Bem, mas isto dava pano para mangas e talvez seja matéria para outro foro.

Um abraço

Carfer


----------



## Mangato

Totalmente de acuerdo amigos. Y estoy de acuerdo con lo de falsos amigos entre el español de aquí y de Hispanomérica.
Yo, que tengo bastantes años, he vivido la evolución del significado del verbo / interjeción, joder y sus derivados.

En mi infancia y primera juventud el significado era exclusivamente sexual, y su utilización era considerada una grosería propia de gente "malhablada". Posteriormente, creo que por la influencia del sentido que a la palabra se le da en Hispanoamérica, fue evolucionando su significado a 

Joder = molestrar, incordiar, estropear, destrozar, fastidiar, jorobar etc.

Jodido = además del significado de los participios anteriormente indicados, también se utiliza como sinónimo de enfermo, deprimido, desmoralizado...  _La noticia me dejo muy jodido.._

Jodienda= fastidio. _Esta situación es una jodienda_

Para el significado sexual, actualmente la palabra que más se utiliza es follar. (Bastante grosera)

Por último me voy a permitir "uma piada" ilustrativa del doble sentido

Una patrulla militar de cinco hombres, atraviesa un desierto en una tormenta de arena a lomos de un camello. Por orden jerárquico van sentados de cabeza a cola, capitán, teniente, sargento, cabo y soldado. Con el zumbido del viento no se pueden oir, por lo que las órdenes se transmiten de boca a oreja. 

El capitán dice al teniente

_-El camello va jodido._

El teniente traslada el comentario al sargento, éste al cabo y el cabo al soldado que sonrojado responde:

_- Es que si la saco me caigo._

Que tengan todos una estupenda semana

MG


----------



## ceballos

Apenas uma coisa queria dizer, o meu primeiro professor de português nos disse um dia que a mulher portuguesa não é que não diga palavrões, é que nem sequer os conhece!
Quando fui viver para Portugal vi logo que estava mesmo enganado.

## ENUNCIADO A
Na anedota da patrulha que atravessa o deserto no trecho, quais são as patentes dos cinco homens no camelo, na ordem em que vão sentados da cabeça à cauda?
O trecho e os registros não têm nenhuma relação entre si.

## MATERIAL FORNECIDO

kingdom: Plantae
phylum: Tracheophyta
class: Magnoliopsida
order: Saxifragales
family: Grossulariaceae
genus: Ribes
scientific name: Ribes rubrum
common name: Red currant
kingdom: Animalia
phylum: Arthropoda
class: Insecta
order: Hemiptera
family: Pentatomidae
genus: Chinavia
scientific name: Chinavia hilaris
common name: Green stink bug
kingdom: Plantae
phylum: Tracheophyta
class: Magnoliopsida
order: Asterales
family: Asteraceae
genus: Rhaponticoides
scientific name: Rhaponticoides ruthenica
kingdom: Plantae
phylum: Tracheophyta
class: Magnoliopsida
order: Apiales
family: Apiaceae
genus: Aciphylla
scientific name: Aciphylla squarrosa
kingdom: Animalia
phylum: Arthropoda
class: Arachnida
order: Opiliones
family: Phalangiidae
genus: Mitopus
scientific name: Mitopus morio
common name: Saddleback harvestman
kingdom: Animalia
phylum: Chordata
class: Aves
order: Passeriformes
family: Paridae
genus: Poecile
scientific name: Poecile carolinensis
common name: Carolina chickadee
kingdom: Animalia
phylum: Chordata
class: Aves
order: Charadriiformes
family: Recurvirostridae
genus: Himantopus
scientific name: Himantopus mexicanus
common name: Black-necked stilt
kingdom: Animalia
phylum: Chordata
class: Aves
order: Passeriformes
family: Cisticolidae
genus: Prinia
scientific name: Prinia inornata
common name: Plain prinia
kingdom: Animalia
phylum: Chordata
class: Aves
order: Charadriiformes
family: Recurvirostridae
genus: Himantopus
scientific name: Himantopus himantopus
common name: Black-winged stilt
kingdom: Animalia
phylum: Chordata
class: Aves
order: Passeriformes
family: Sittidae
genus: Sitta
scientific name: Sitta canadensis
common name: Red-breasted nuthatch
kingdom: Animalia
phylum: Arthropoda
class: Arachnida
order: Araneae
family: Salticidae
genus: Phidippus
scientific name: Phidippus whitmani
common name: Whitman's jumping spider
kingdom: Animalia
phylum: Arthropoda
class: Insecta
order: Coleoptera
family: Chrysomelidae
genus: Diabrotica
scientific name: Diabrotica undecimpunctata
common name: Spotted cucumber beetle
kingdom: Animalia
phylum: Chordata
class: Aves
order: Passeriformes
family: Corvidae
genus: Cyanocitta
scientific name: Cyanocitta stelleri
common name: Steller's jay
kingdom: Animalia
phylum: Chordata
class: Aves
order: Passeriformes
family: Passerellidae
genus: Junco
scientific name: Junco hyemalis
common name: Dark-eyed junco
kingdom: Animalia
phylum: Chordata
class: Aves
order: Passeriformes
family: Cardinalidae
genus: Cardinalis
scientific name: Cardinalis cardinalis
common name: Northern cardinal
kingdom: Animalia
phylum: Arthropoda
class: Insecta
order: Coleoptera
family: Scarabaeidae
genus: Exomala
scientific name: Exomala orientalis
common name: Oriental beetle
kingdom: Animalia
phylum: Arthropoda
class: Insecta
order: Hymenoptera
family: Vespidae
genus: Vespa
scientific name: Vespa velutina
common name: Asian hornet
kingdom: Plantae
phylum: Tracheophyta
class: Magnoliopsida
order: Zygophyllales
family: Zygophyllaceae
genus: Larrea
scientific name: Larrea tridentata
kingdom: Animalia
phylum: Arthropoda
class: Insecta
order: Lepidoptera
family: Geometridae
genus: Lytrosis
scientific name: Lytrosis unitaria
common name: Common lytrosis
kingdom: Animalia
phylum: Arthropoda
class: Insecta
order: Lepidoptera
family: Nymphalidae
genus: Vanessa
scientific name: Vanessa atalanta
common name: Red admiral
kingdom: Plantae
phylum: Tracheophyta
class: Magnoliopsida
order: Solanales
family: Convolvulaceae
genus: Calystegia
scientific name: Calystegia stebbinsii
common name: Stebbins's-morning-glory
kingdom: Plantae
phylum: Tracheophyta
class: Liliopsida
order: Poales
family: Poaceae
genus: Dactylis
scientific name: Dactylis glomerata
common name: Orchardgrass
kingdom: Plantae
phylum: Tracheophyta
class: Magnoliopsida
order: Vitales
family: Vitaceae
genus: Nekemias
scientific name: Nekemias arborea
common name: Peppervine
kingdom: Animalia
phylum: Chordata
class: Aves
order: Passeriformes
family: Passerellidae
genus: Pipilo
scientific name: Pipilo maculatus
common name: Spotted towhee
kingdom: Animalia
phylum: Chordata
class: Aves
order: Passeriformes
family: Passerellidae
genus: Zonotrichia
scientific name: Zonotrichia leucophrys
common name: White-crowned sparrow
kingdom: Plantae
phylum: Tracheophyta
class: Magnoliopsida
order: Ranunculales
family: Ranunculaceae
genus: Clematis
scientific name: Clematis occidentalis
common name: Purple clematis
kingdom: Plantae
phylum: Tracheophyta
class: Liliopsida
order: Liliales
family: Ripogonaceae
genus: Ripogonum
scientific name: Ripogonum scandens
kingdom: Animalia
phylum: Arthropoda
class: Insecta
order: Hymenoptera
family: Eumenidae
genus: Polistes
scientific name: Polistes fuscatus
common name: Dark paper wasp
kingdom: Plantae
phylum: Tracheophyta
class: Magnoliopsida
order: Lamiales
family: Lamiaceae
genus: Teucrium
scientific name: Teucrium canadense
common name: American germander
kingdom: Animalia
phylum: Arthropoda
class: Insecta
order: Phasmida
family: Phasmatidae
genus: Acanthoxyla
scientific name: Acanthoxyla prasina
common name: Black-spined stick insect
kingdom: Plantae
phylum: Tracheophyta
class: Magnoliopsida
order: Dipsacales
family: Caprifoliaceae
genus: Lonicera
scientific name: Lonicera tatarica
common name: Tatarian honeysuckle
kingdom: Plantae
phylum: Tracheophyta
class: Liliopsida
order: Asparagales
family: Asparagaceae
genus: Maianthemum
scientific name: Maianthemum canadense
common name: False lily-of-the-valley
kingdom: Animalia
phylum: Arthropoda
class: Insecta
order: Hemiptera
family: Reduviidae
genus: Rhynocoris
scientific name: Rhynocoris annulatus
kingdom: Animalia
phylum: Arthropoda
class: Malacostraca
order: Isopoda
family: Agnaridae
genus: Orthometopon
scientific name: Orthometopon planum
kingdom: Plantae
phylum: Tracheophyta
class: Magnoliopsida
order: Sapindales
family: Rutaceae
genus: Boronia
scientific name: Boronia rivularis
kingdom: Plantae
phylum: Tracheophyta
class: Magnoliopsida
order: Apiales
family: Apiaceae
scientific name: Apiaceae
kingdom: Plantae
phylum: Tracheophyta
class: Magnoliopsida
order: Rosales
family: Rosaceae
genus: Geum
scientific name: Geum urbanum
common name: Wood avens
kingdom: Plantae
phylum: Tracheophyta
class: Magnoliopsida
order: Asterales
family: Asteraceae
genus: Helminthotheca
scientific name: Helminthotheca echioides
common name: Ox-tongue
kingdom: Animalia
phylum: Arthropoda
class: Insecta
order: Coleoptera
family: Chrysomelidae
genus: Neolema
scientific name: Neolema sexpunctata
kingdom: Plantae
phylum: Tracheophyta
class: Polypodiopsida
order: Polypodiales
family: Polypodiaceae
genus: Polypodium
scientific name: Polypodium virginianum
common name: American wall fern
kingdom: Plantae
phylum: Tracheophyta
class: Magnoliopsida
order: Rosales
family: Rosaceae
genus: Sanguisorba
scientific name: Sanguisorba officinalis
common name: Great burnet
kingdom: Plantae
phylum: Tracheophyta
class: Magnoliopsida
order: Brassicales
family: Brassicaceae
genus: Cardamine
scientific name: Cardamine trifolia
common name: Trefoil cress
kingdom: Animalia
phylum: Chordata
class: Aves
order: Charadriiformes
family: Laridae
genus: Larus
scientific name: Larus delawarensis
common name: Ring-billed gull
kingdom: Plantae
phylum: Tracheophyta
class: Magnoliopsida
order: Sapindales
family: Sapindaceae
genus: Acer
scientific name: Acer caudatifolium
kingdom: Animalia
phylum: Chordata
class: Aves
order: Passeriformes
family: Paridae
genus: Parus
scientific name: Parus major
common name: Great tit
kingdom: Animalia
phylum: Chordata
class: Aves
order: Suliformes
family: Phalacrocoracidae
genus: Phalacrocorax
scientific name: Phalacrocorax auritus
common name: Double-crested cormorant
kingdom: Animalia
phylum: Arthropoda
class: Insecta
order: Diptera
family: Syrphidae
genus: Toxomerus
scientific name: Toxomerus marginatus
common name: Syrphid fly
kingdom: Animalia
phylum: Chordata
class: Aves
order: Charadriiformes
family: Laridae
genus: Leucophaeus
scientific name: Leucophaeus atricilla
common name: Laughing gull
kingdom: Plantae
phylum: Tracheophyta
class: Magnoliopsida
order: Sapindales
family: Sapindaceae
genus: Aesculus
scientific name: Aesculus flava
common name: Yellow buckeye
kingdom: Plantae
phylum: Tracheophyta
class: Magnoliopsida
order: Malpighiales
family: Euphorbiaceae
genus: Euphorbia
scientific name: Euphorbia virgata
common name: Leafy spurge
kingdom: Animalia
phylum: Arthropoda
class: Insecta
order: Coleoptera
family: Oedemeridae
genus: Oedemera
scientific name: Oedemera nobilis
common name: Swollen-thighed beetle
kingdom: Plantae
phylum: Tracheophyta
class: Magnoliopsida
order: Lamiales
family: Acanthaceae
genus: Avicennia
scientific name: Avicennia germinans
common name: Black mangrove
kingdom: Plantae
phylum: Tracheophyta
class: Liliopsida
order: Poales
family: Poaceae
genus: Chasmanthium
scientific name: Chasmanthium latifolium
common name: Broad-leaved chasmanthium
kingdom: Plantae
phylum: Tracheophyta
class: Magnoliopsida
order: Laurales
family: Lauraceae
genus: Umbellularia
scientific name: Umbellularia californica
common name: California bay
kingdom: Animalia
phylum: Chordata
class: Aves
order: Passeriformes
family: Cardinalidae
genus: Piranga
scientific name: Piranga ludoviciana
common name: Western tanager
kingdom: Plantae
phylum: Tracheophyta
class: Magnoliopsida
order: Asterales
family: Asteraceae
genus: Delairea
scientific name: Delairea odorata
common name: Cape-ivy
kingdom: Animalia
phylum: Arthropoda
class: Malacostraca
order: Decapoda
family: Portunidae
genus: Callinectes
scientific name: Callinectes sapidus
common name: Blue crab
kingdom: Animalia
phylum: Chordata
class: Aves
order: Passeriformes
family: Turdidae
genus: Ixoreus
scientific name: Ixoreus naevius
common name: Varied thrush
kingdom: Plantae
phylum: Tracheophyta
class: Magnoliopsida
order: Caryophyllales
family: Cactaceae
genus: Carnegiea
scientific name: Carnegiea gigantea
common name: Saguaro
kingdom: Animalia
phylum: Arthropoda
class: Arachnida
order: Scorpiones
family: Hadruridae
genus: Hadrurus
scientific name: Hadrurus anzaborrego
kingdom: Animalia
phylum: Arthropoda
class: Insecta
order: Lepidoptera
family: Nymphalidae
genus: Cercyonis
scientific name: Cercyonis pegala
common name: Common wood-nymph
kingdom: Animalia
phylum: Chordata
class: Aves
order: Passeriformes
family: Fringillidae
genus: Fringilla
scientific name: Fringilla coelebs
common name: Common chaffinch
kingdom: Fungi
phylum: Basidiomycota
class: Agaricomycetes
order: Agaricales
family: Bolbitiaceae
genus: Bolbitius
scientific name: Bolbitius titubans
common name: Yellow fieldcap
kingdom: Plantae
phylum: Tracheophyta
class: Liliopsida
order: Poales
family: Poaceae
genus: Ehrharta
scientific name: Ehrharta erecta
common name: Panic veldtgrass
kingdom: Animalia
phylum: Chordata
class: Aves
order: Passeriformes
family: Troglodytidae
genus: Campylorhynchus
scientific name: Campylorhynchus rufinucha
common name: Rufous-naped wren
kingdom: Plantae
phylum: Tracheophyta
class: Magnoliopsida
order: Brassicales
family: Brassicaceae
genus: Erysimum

## ENUNCIADO B
Pode reescrever os registros, do primeiro até a linha que contém "genus: Sitta", inclusive, trocando "scientific name" por "binomial name" e deixando todo o resto inalterado?

## RESPOSTA ESCRITA A
capitán, teniente, sargento, cabo, soldado

## RESPOSTA ESCRITA B
kingdom: Plantae
phylum: Tracheophyta
class: Magnoliopsida
order: Saxifragales
family: Grossulariaceae
genus: Ribes
binomial name: Ribes rubrum
common name: Red currant
kingdom: Animalia
phylum: Arthropoda
class: Insecta
order: Hemiptera
family: Pentatomidae
genus: Chinavia
binomial name: Chinavia hilaris
common name: Green stink bug
kingdom: Plantae
phylum: Tracheophyta
class: Magnoliopsida
order: Asterales
family: Asteraceae
genus: Rhaponticoides
binomial name: Rhaponticoides ruthenica
kingdom: Plantae
phylum: Tracheophyta
class: Magnoliopsida
order: Apiales
family: Apiaceae
genus: Aciphylla
binomial name: Aciphylla squarrosa
kingdom: Animalia
phylum: Arthropoda
class: Arachnida
order: Opiliones
family: Phalangiidae
genus: Mitopus
binomial name: Mitopus morio
common name: Saddleback harvestman
kingdom: Animalia
phylum: Chordata
class: Aves
order: Passeriformes
family: Paridae
genus: Poecile
binomial name: Poecile carolinensis
common name: Carolina chickadee
kingdom: Animalia
phylum: Chordata
class: Aves
order: Charadriiformes
family: Recurvirostridae
genus: Himantopus
binomial name: Himantopus mexicanus
common name: Black-necked stilt
kingdom: Animalia
phylum: Chordata
class: Aves
order: Passeriformes
family: Cisticolidae
genus: Prinia
binomial name: Prinia inornata
common name: Plain prinia
kingdom: Animalia
phylum: Chordata
class: Aves
order: Charadriiformes
family: Recurvirostridae
genus: Himantopus
binomial name: Himantopus himantopus
common name: Black-winged stilt
kingdom: Animalia
phylum: Chordata
class: Aves
order: Passeriformes
family: Sittidae
genus: Sitta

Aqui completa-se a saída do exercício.